Dilain pihak pelukis Ardim Dt. Saripado pada karya terbarunya berjudul ”Kuda Hitam”/cat minyak/140x140 cm/2008 mencoba mengangkat isu global dengan memberi simbol kuda hitam sebagai simbol dari Barack Obama, presiden Amerika terpilih beberapa bulan lalu. Barack Obama yang disimbolkan sebagai orang kulit hitam pertama menjadi presiden pertama di AS merupakan figur kuat dan energik bak kuda hitam, banyak harapan, tantangan dan peluang yang digantungkan padanya, bukan saja berasal dari negara sendiri tetapi juga dunia global.

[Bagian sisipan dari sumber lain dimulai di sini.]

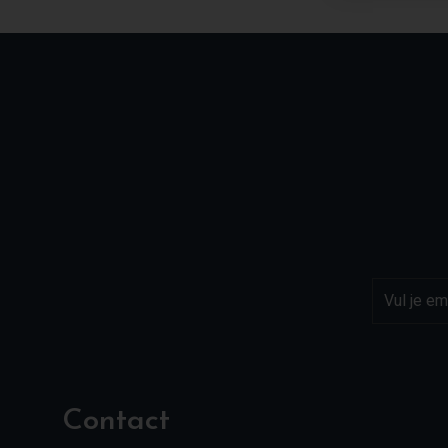
Contact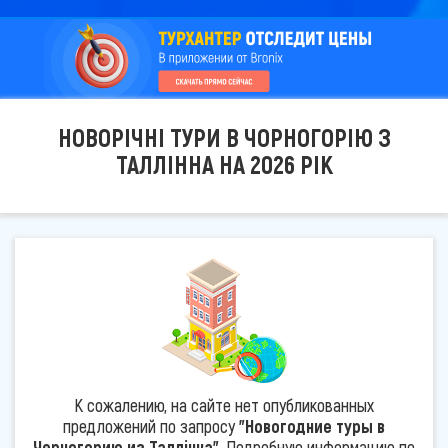
НОВОРІЧНІ ТУРИ В ЧОРНОГОРІЮ З
ТАЛЛІННА НА 2026 РІК
К сожалению, на сайте нет опубликованных
предложений по запросу
"Новогодние туры в
Черногорию из Таллінна"
. Подробную информацию по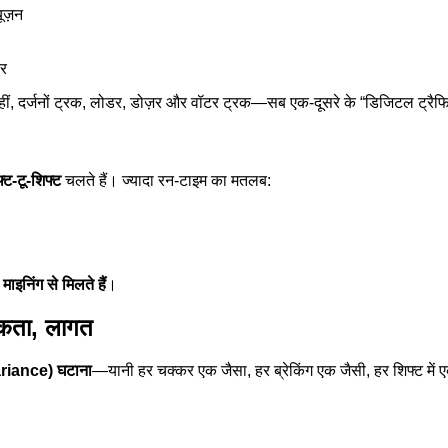
ूज़न
पर
ं, दर्जनों ट्रक, लोडर, डोज़र और वॉटर ट्रक—सब एक-दूसरे के “डिजिटल ट्रैफिक
्ट-टू-शिफ्ट
चलते हैं। ज्यादा रन-टाइम का मतलब:
इनिंग से मिलते हैं
।
ादकता, लागत
ariance) घटाना
—यानी हर चक्कर एक जैसा, हर ब्रेकिंग एक जैसी, हर शिफ्ट में 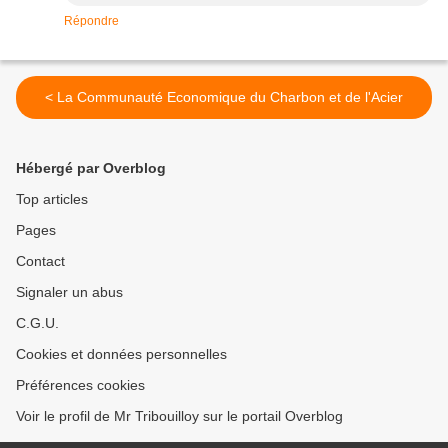
Répondre
< La Communauté Economique du Charbon et de l'Acier
Hébergé par Overblog
Top articles
Pages
Contact
Signaler un abus
C.G.U.
Cookies et données personnelles
Préférences cookies
Voir le profil de Mr Tribouilloy sur le portail Overblog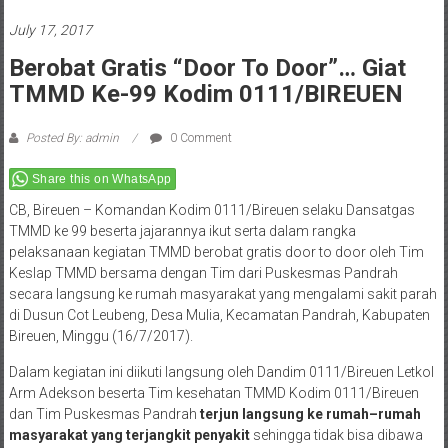
July 17, 2017
Berobat Gratis “Door To Door”… Giat
TMMD Ke-99 Kodim 0111/BIREUEN
Posted By: admin
0 Comment
Share this on WhatsApp
CB, Bireuen – Komandan Kodim 0111/Bireuen selaku Dansatgas
TMMD ke 99 beserta jajarannya ikut serta dalam rangka
pelaksanaan kegiatan TMMD berobat gratis door to door oleh Tim
Keslap TMMD bersama dengan Tim dari Puskesmas Pandrah
secara langsung ke rumah masyarakat yang mengalami sakit parah
di Dusun Cot Leubeng, Desa Mulia, Kecamatan Pandrah, Kabupaten
Bireuen, Minggu (16/7/2017).
Dalam kegiatan ini diikuti langsung oleh Dandim 0111/Bireuen Letkol
Arm Adekson beserta Tim kesehatan TMMD Kodim 0111/Bireuen
dan Tim Puskesmas Pandrah
terjun langsung ke rumah–rumah
masyarakat yang terjangkit penyakit
sehingga tidak bisa dibawa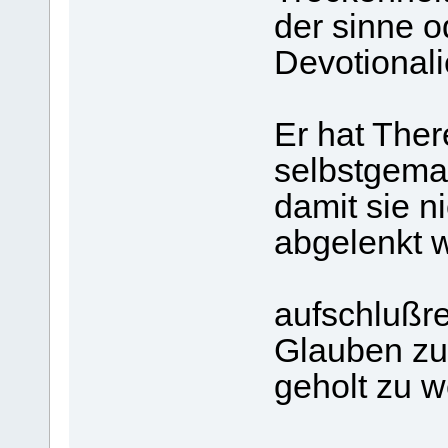
der sinne 
Devotional
Er hat Ther
selbstgem
damit sie n
abgelenkt w
aufschlußr
Glauben zu 
geholt zu w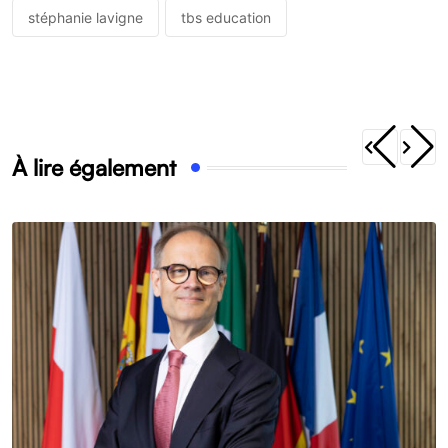
stéphanie lavigne
tbs education
À lire également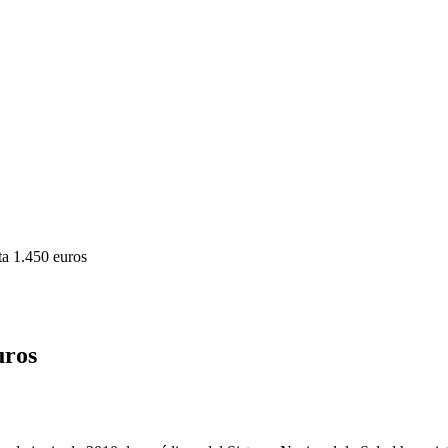
ta 1.450 euros
uros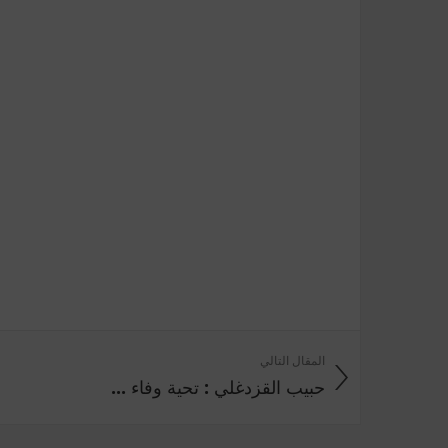
المقال التالي
حبيب القزدغلي : تحية وفاء ...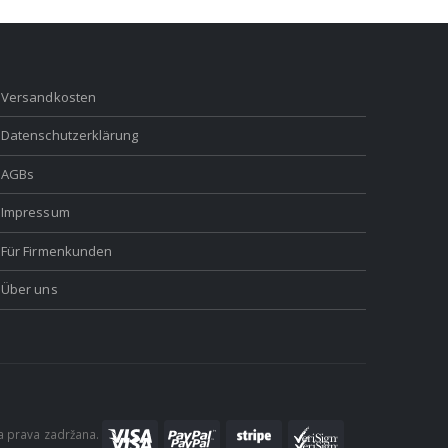
Versandkosten
Datenschutzerklärung
AGBs
Impressum
Für Firmenkunden
Über uns
a prava zadržana.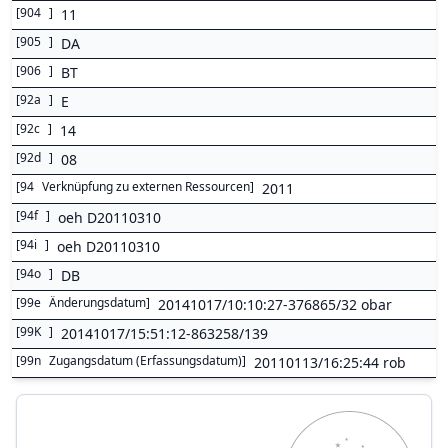
[
904
]
11
[
905
]
DA
[
906
]
BT
[
92a
]
E
[
92c
]
14
[
92d
]
08
[
94
Verknüpfung zu externen Ressourcen
]
2011
[
94f
]
oeh D20110310
[
94i
]
oeh D20110310
[
94o
]
DB
[
99e
Änderungsdatum
]
20141017/10:10:27-376865/32 obar
[
99K
]
20141017/15:51:12-863258/139
[
99n
Zugangsdatum (Erfassungsdatum)
]
20110113/16:25:44 rob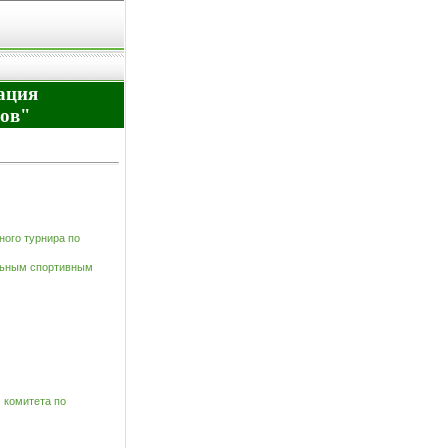
ация
дов"
ного турнира по
льным спортивным
 комитета по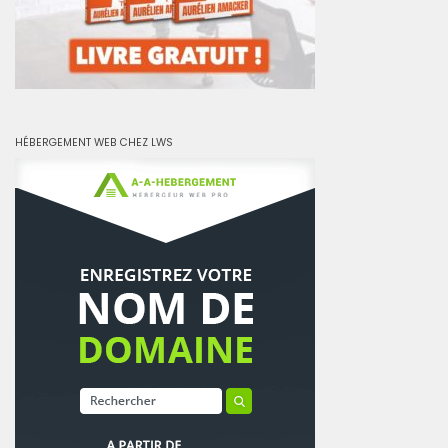
HÉBERGEMENT WEB CHEZ LWS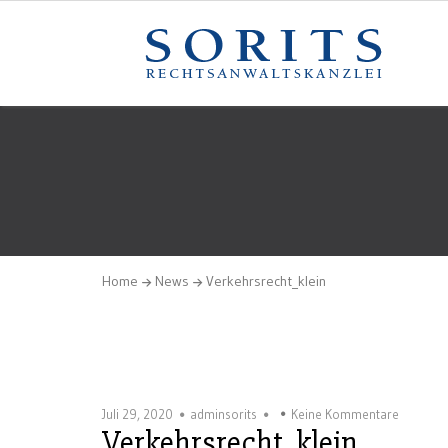
Home
News
Verkehrsrecht_klein
Juli 29, 2020
adminsorits
Keine Kommentare
Verkehrsrecht_klein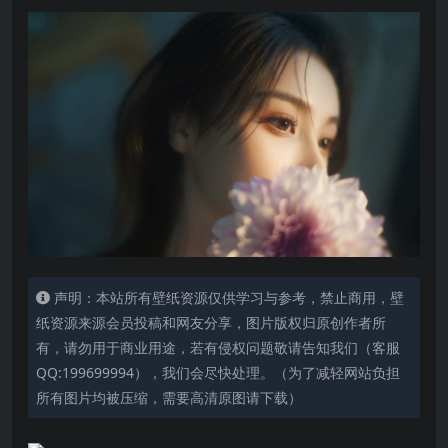
声明：本站所有壁纸资源仅供学习与参考，禁止商用，壁
纸资源来源会员投稿和网友分享，图片版权归原创作者所
有，请勿用于商业用途，若有侵权问题敬请告知我们（客服
QQ:199699994），我们会尽快处理。（为了减轻网站负担
所有图片均被压缩，需要高清原图请下载）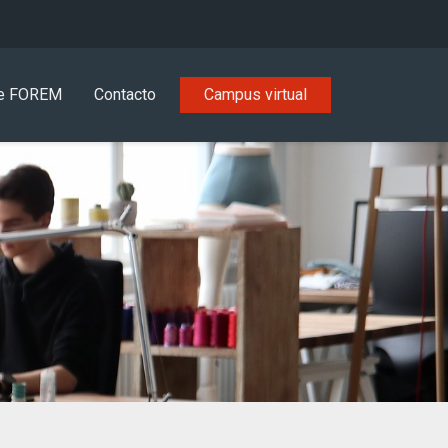
e FOREM
Contacto
Campus virtual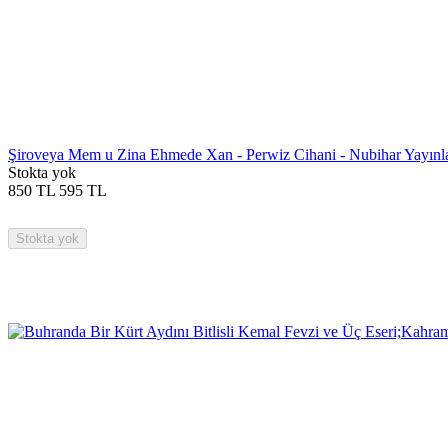
Şiroveya Mem u Zina Ehmede Xan - Perwiz Cihani - Nubihar Yayınla
Stokta yok
850
TL
595
TL
Stokta yok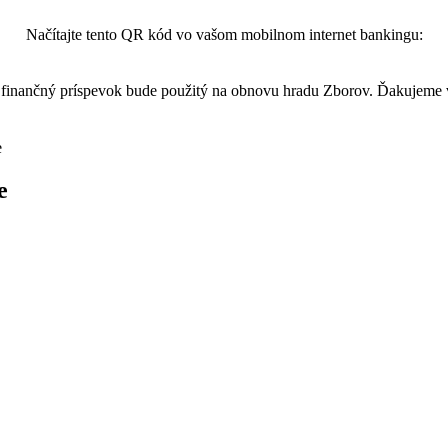
Načítajte tento QR kód vo vašom mobilnom internet bankingu:
finančný príspevok bude použitý na obnovu hradu Zborov. Ďakujeme
e
e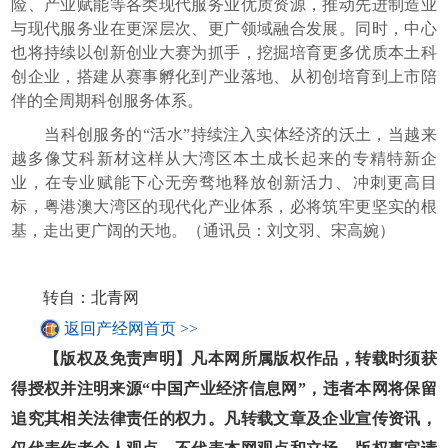
险、产业赋能等各类现代服务业优质资源，推动先进制造业
与现代服务业在更深层次、更广领域融合发展。同时，中心
也将持续以创新创业大赛为抓手，挖掘培育更多优质本土科
创企业，搭建从赛事孵化到产业落地、从初创培育到上市陪
伴的全周期科创服务体系。
当科创服务的“活水”持续注入实体经济的沃土，当越来
越多像艾科新材这样从大湾区本土成长起来的专精特新企
业，在专业赋能下心无旁骛地释放创新活力、冲刺更高目
标，粤港澳大湾区的现代化产业体系，必将筑牢更坚实的根
基，走出更广阔的天地。（通讯员：刘文羽、宋高婉）
转自：北青网
返回产经网首页 >>
【版权及免责声明】凡本网所属版权作品，转载时须获
得授权并注明来源“中国产业经济信息网”，违者本网将保留
追究其相关法律责任的权力。凡转载文章及企业宣传资讯，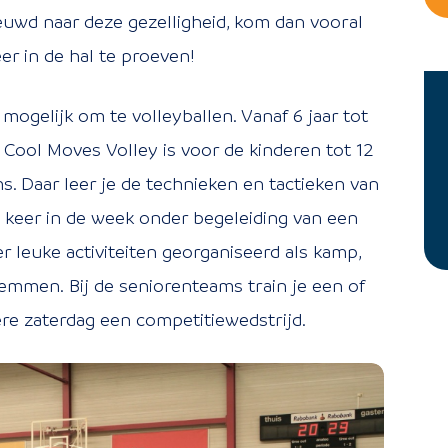
euwd naar deze gezelligheid, kom dan vooral
er in de hal te proeven!
jd mogelijk om te volleyballen. Vanaf 6 jaar tot
. Cool Moves Volley is voor de kinderen tot 12
ms. Daar leer je de technieken en tactieken van
ee keer in de week onder begeleiding van een
r leuke activiteiten georganiseerd als kamp,
mmen. Bij de seniorenteams train je een of
ere zaterdag een competitiewedstrijd.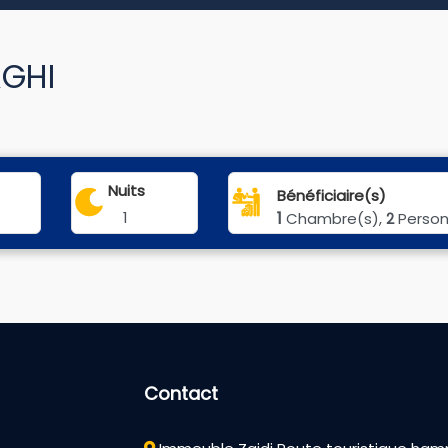
AGHI
Nuits
Bénéficiaire(s)
1
1
Chambre(s),
Perso
2
Contact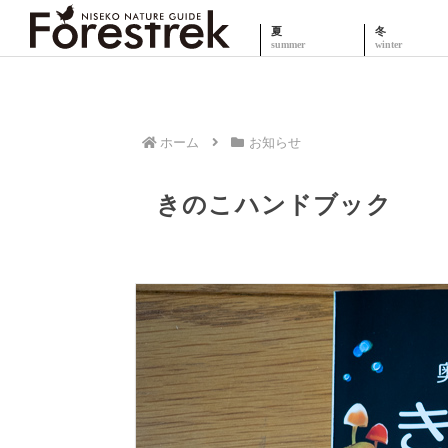
夏
冬
ホーム
お知らせ
きのこハンドブック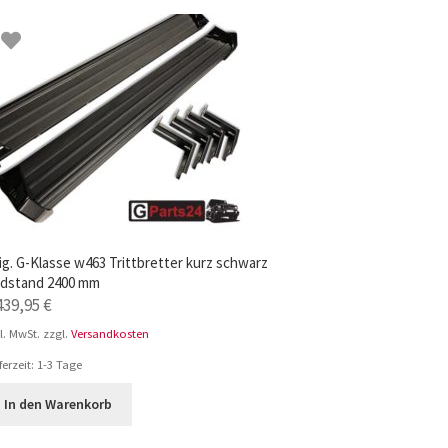
ig. G-Klasse w463 Trittbretter kurz schwarz
dstand 2400 mm
439,95
€
l. MwSt.
zzgl.
Versandkosten
ferzeit:
1-3 Tage
In den Warenkorb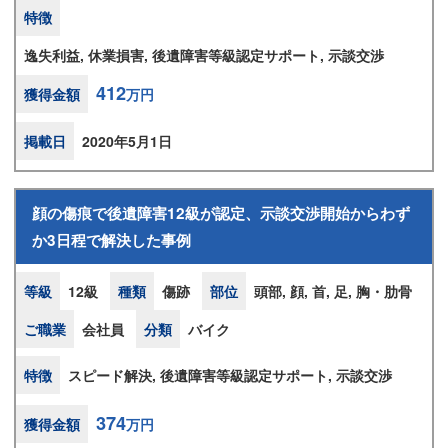
特徴
逸失利益, 休業損害, 後遺障害等級認定サポート, 示談交渉
412
獲得金額
万円
掲載日
2020年5月1日
顔の傷痕で後遺障害12級が認定、示談交渉開始からわず
か3日程で解決した事例
等級
12級
種類
傷跡
部位
頭部, 顔, 首, 足, 胸・肋骨
ご職業
会社員
分類
バイク
特徴
スピード解決, 後遺障害等級認定サポート, 示談交渉
374
獲得金額
万円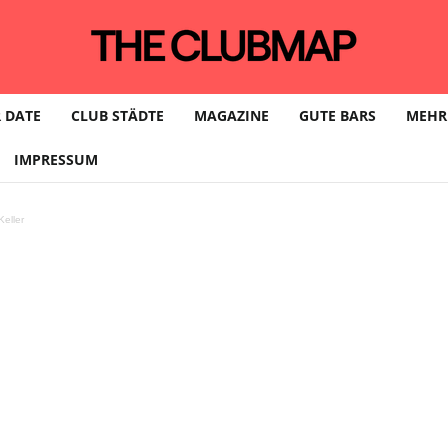
 DATE
CLUB STÄDTE
MAGAZINE
GUTE BARS
MEHR
IMPRESSUM
eller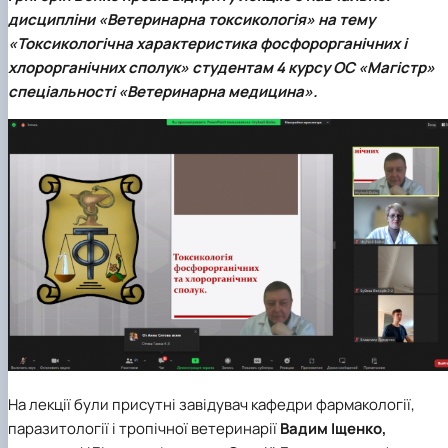
Фотогалерея
дисципліни «Ветеринарна токсикологія» на тему
«Токсикологічна характеристика фосфорорганічних і
хлорорганічних сполук» студентам 4 курсу ОС «Магістр»
спеціальності «Ветеринарна медицина».
На лекції були присутні завідувач кафедри фармакології,
паразитології і тропічної ветеринарії
Вадим Іщенко,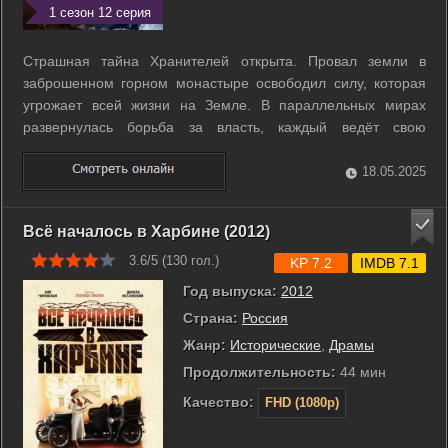
1 сезон 12 серия
Страшная тайна Хранителей открыта. Провал земли в
заброшенном горном монастыре освободил силу, которая
угрожает всей жизни на Земле. В параллельных мирах
развернулась борьба за власть, каждый ведёт свою
смертельную игру, и понять, кто враг, а кто друг невозможно.
Остаётся только один шанс на спасение. Но для последней
18.05.2025
Надежды нужна крепкая Вера и ...
Всё началось в Харбине (2012)
3.6/5 (
130
гол.)
KP 7.2
IMDB 7.1
Год выпуска:
2012
Страна:
Россия
Жанр:
Исторические
,
Драмы
Продолжительность:
44 мин
Качество:
FHD (1080p)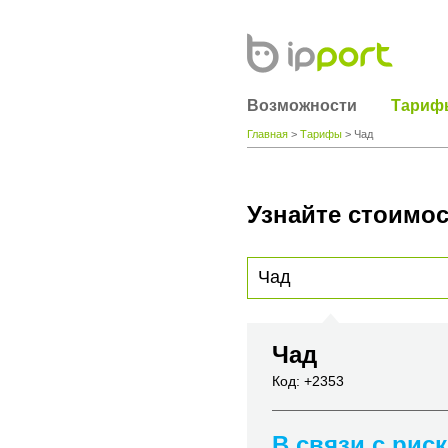
Возможности
Тариф
Главная
>
Тарифы
> Чад
Узнайте стоимос
Для получения информации о стоимости
вы хотите позвонить или название горо
Чад
Код: +2353
В связи с рис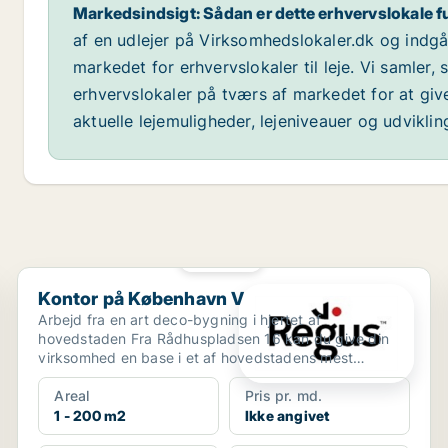
Markedsindsigt: Sådan er dette erhvervslokale f
af en udlejer på Virksomhedslokaler.dk og indg
markedet for erhvervslokaler til leje. Vi samler,
erhvervslokaler på tværs af markedet for at giv
aktuelle lejemuligheder, lejeniveauer og udvikli
PLATIN
Kontor på København V
Kontor på København V
Arbejd fra en art deco-bygning i hjertet af
hovedstaden Fra Rådhuspladsen 16 kan du give din
virksomhed en base i et af hovedstadens mest
berømte bygninger....
Areal
Pris pr. md.
1 - 200 m2
Ikke angivet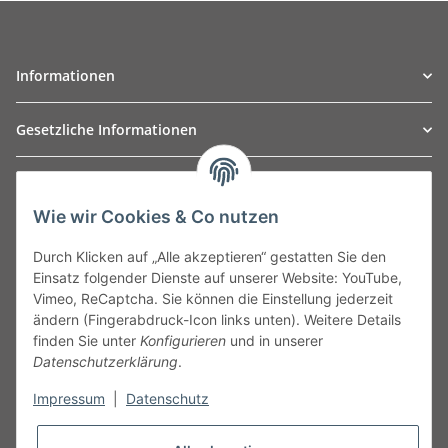
Informationen
Gesetzliche Informationen
TO
W
Automotive GmbH
Wie wir Cookies & Co nutzen
Leibnizstraße 2a
24568 Kaltenkirchen
Durch Klicken auf „Alle akzeptieren“ gestatten Sie den
Germany
Einsatz folgender Dienste auf unserer Website: YouTube,
Phone:+49 40 5287270
Vimeo, ReCaptcha. Sie können die Einstellung jederzeit
Fax:+49 40 5281050
ändern (Fingerabdruck-Icon links unten). Weitere Details
Email:
sales@tow-automotive.de
finden Sie unter
Konfigurieren
und in unserer
Datenschutzerklärung
.
Impressum
|
Datenschutz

Beberapa ilustrasi diatas merupakan bagian kecil dari wilayah pergulatan kreativitas seniman asal Sumbar yang kita apresiasi dari berbagai aktivitas pameran dan festival yang digelar dalam setahun terakhir. Dari sini lantas kita bisa menduga bahwa, estetika yang berkembang dalam seni lukis selama setahun terakhir dalam menangkap fenomena masyarakat dan seisi alamnya, merupakan interaksi dialogis seniman dan masyarakat yang berada dalam era reformasi dan global yang penuh ketidakpastian seperti yang tersirat dalam bentuk bahasa simbol. Kadang disampaikan secara minimalis sebagai penyederhanaan bentuk yang dikemas secara artistik.
Mundurnya Idealisme?
Tak dapat dipungkiri dalam peta seni lukis Indonesia sejarah sejak lama turut mencatat bahwa Sumatera Barat pernah melahirkan tokoh-tokoh penting yang tertulis dalam tinta emas di tanah air perihal sejumlah tokoh penting seni lukis. Diantara tokoh itu terdapat sederetan nama seperti Wakidi, Oesman Effendi (OE), Zaini, Nashar, Baharuddin MS, Ici Tarmizi, Syamsul Bahar, HB. DT. Tumbijo dan beberapa nama lain yang pada dasarnya memberikan konstribusi dalam membentuk dan membangun seni lukis Indonesia. Pada umumnya pelukis-pelukis ini bermukim di Jawa, kecuali Wakidi asal Semarang, Jawa Tengah, Kelahiran Plaju Sumatera Selatan, 1879 yang hingga akhirnya hayatnya banyak menghabiskan waktu di Sumatera Barat, khususnya di Bukittinggi. Mereka juga dinilai teguh dalam pendirian, sikap dan idealisme dalam berkesenian, kongkritnya pikiran dan wilayah kreativitas mereka dalam memaknai kesenian dan kebudayaan menjadi sesuatu yang hidup, bermatabat yang akhirnya memuliakan manusia dan kebudayaannya.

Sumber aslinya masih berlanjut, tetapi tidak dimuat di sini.